Was she right?
Chapter 48 of Minna no Nihongo is all about causative verbs. My Cafetalk tutor told me that this chapter was 大切 (important) but かんたん (easy).
Well, she was obviously right about the 大切, but what about the かんたん part?
Well, it does get a little complicated.
First of all, a causative verb indicates permission (let, allow, permit) or compulsion (make, force). Easy enough. Second, a causative verb may be transitive (able to take a direct object) or intransitive (unable to take a direct object).
The tricky thing about this for English speakers is that many of our verbs can be either transitive or intransitive without any change of form.
I shut the door. (Transitive)
The door shuts. (Intransitive)
In Japanese, however, the form of the verb changes.
When you start making the verbs causative, you get particles changing based on whether the verb is transitive or intransitive, and it seems to get a little complicated.

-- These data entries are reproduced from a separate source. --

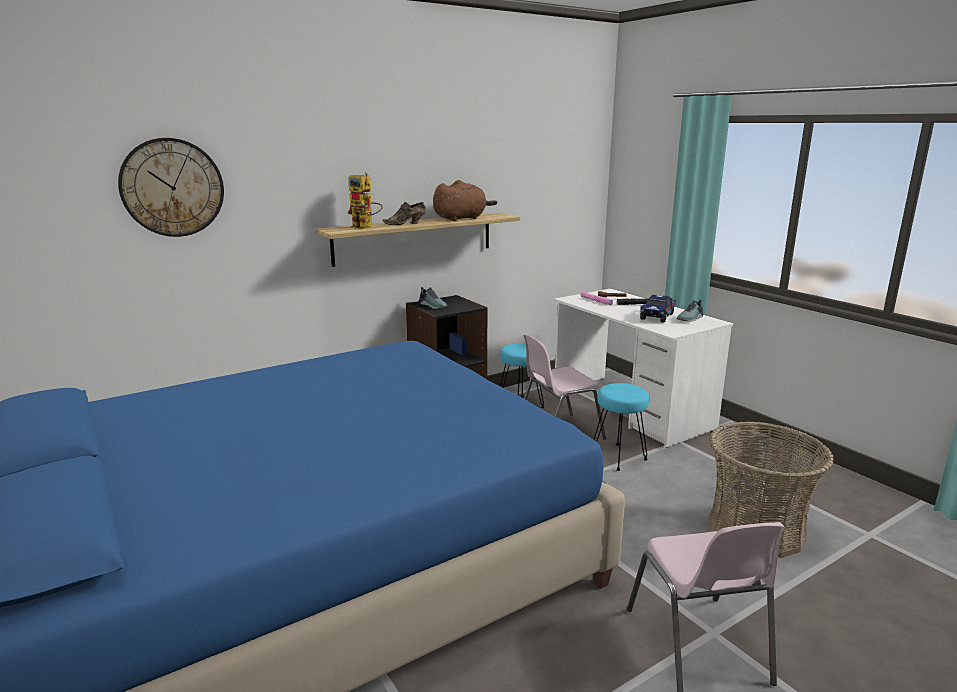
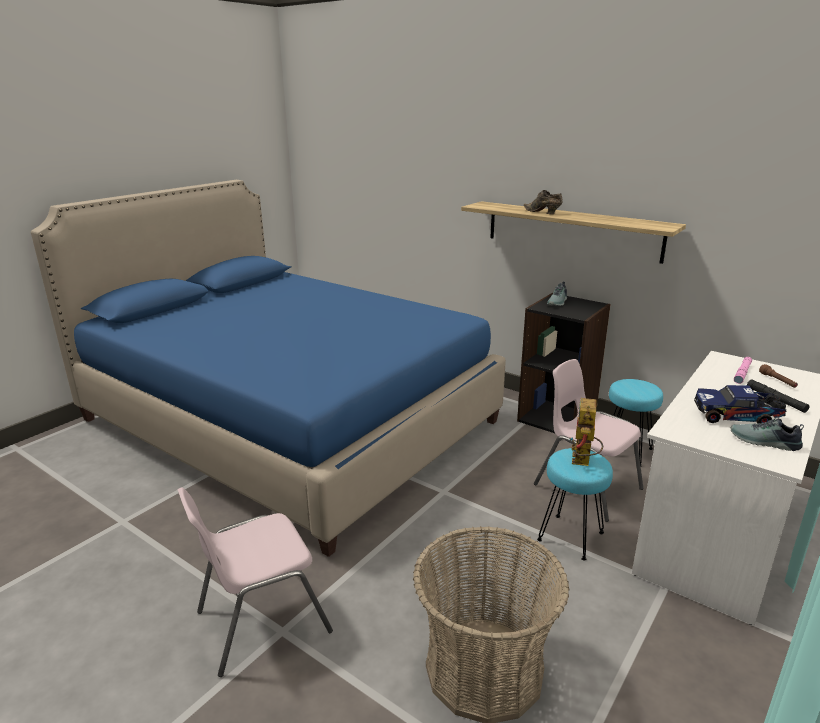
camera: 70 degrees right, 5 degrees up
wall clock [118,138,224,237] -> none
toy robot [348,173,383,229] -> toy robot moved to [569,398,603,466]
brown plush toy [433,180,497,221] -> none

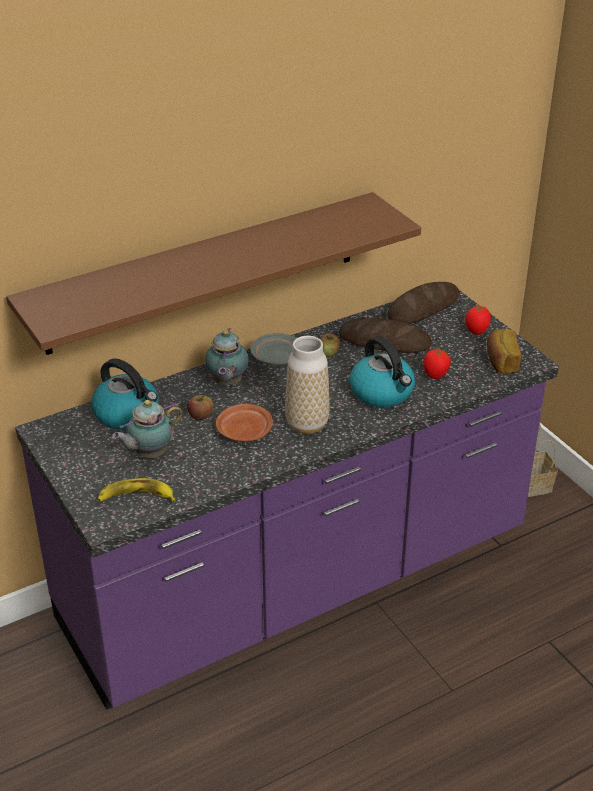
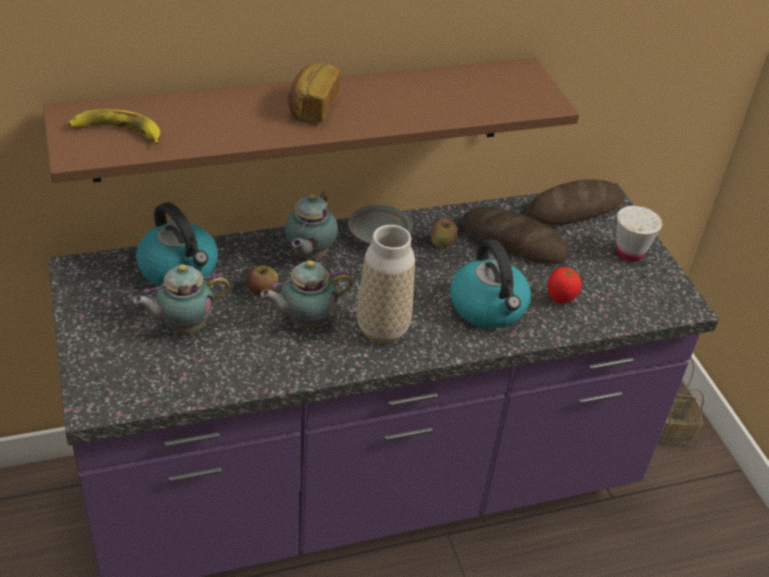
camera: 10 degrees right, 5 degrees up
banana [98,478,176,502] -> banana moved to [68,109,160,145]
brown plate [216,404,273,442] -> teapot [261,260,353,328]
tomato [465,306,491,335] -> white cup [616,206,663,262]
bread [487,329,521,373] -> bread moved to [288,63,340,123]

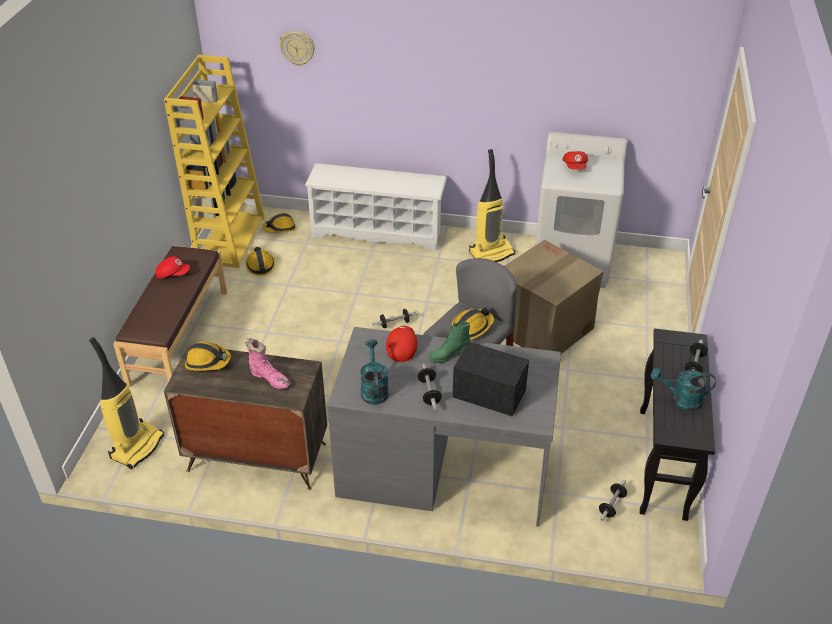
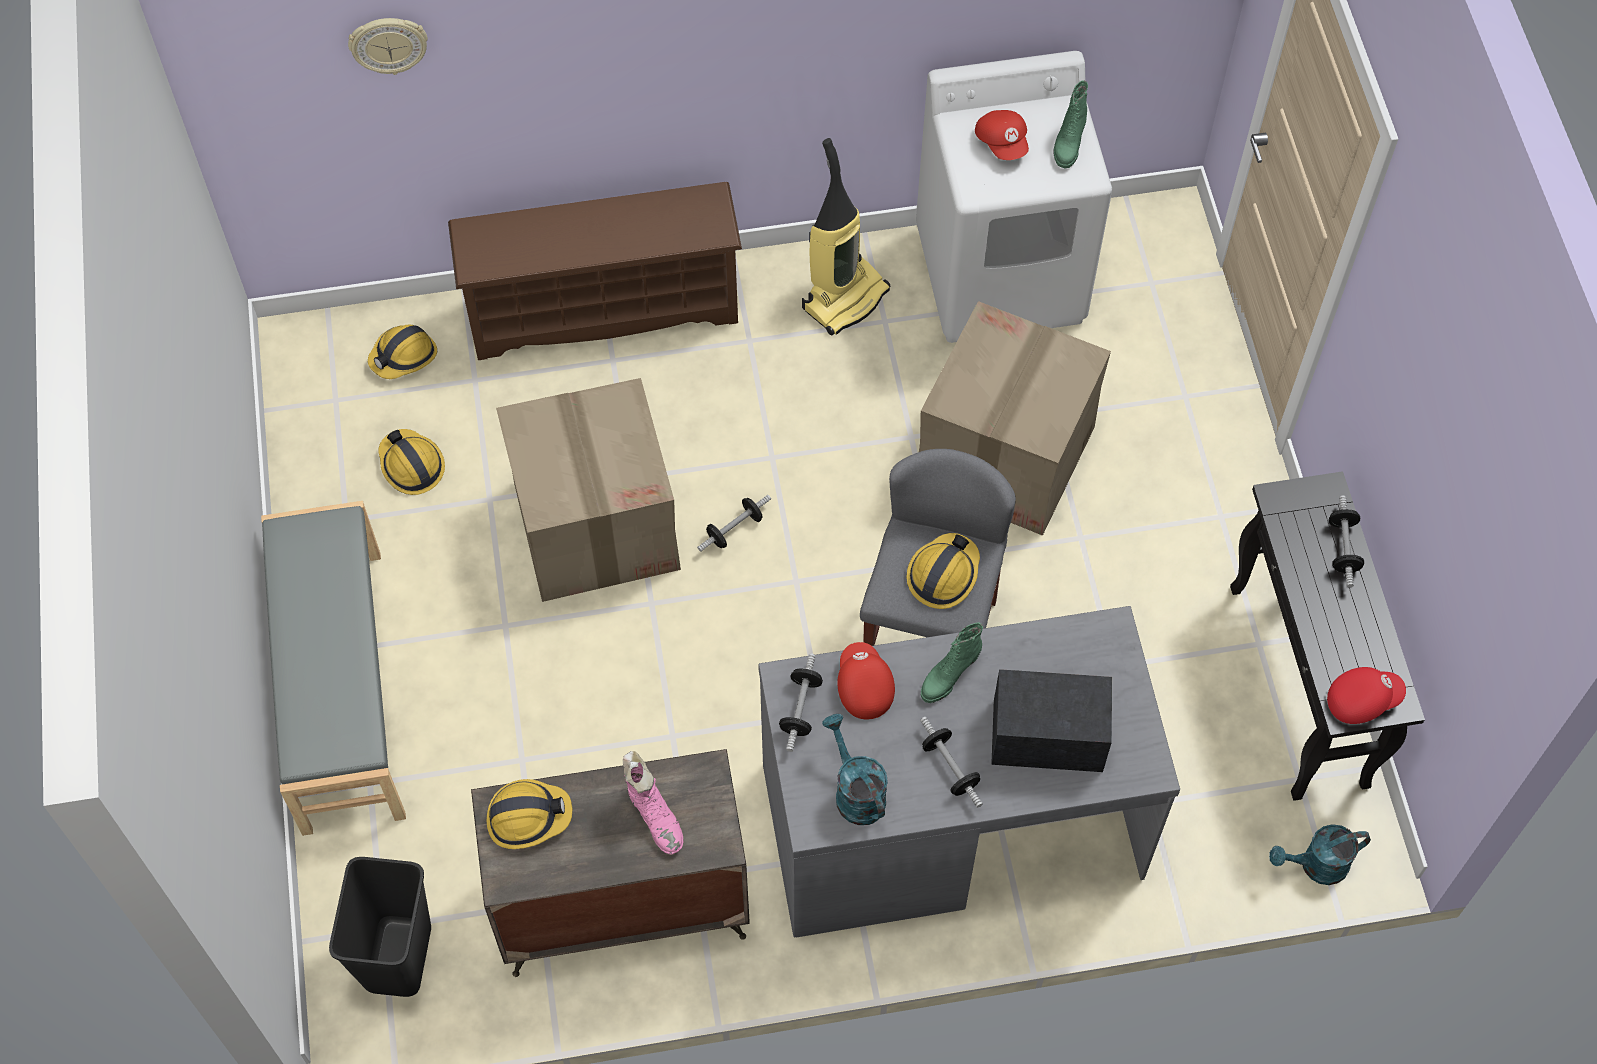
camera: 20 degrees left, 20 degrees up
vacuum cleaner [89,337,164,469] -> black trash can [329,857,431,997]
brown bench [113,245,227,387] -> grey bench [261,501,406,836]
red cap [155,256,190,278] -> red cap moved to [1327,667,1406,724]
yellow bookcase [164,55,265,268] -> none
pink boot [245,338,290,389] -> pink boot turned 45 degrees clockwise [623,751,683,854]
white shoe rack [305,163,447,251] -> brown shoe rack [448,182,742,360]
dumbbell [599,480,627,522] -> dumbbell moved to [779,654,823,752]
turquoise watering can [650,368,716,411] -> turquoise watering can moved to [1269,824,1371,885]
none -> cardboard box [496,378,681,602]
none -> green boot [1053,80,1088,169]

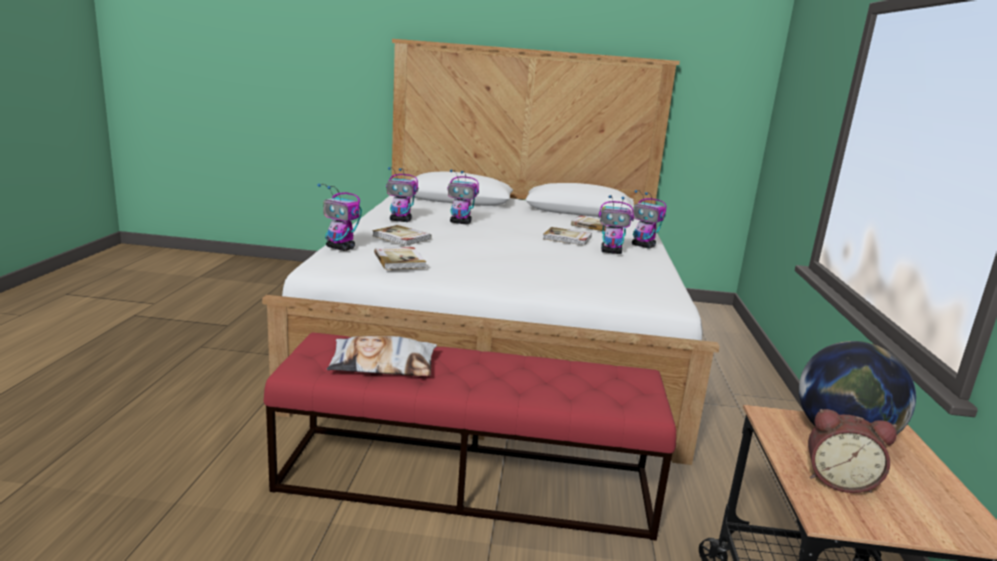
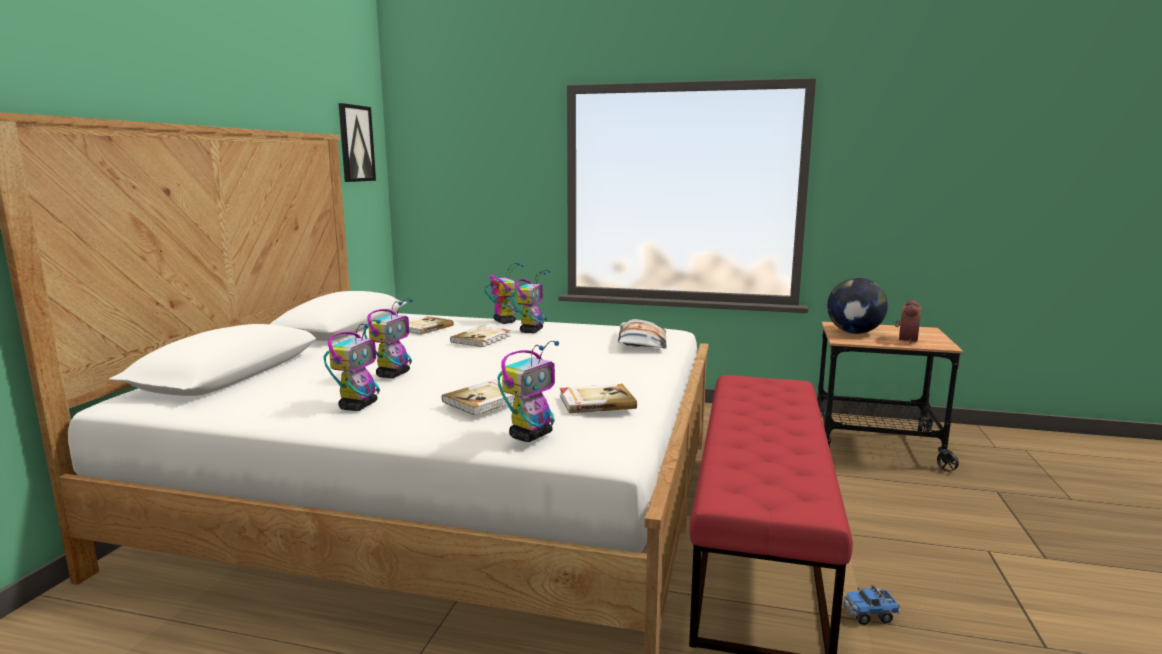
camera: 80 degrees left, 5 degrees down
pillow [327,336,437,376] -> pillow moved to [618,319,667,349]
toy robot [632,190,667,249] -> toy robot turned 75 degrees counterclockwise [484,262,524,324]
none -> picture [339,103,376,182]
none -> toy truck [842,585,900,625]

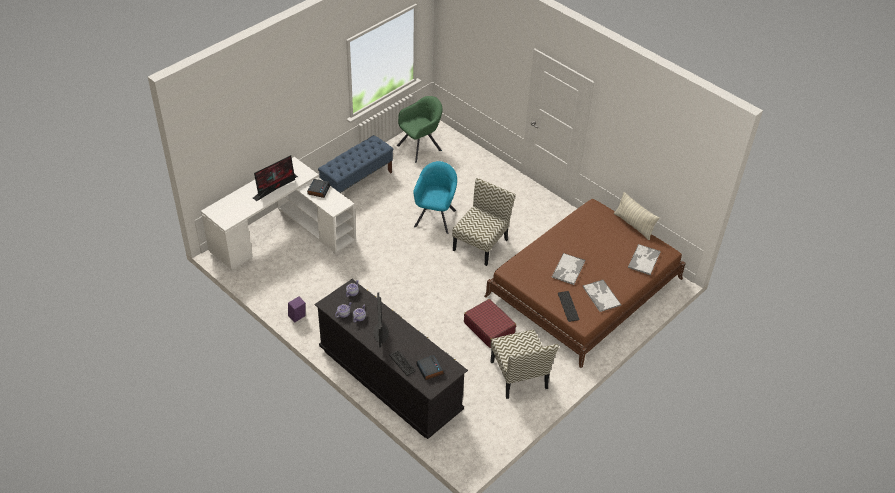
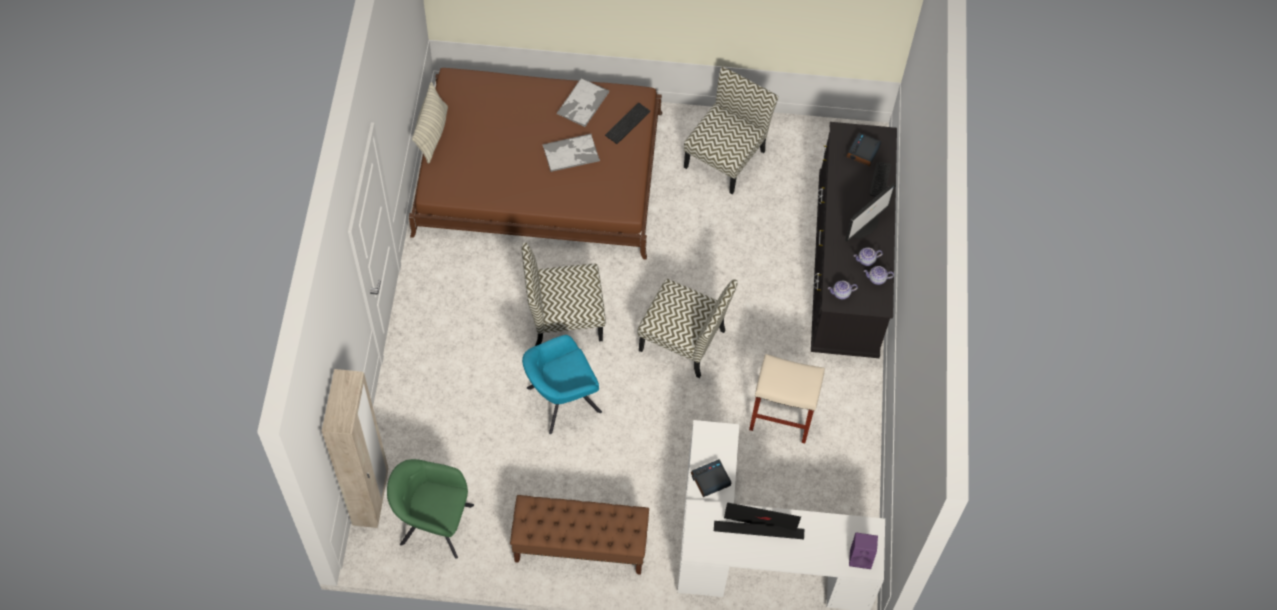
camera: 130 degrees left, 15 degrees up
purple speaker [288,296,306,323] -> purple speaker moved to [849,532,878,569]
blue bench [318,135,393,193] -> brown bench [510,495,649,575]
red suitcase [464,299,516,348] -> none
tray [628,244,660,275] -> none
none -> beige wardrobe [322,369,389,528]
none -> chair [637,279,738,378]
none -> beige stool [749,354,825,444]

Then you can use the て-form causative to ask someone to let you do something.
Okay, really is isn’t too bad, but it is definitely going to take a little practice.
The trick is this: with the last chapter of Minna no Nihongo in site, I don’t want to run into a lesson that is so complicated that it takes me longer than a week to do it. I am a little impatient to get into the next book, and that sort of impatience is counterproductive.
What I should always want is to learn the language as well as possible and be unwilling to move on from any lesson unless I feel like I really got it.
Impatience is the enemy of learning! Impatience makes you move on before you’re ready.
Did you see what I did there? I used a causative verb.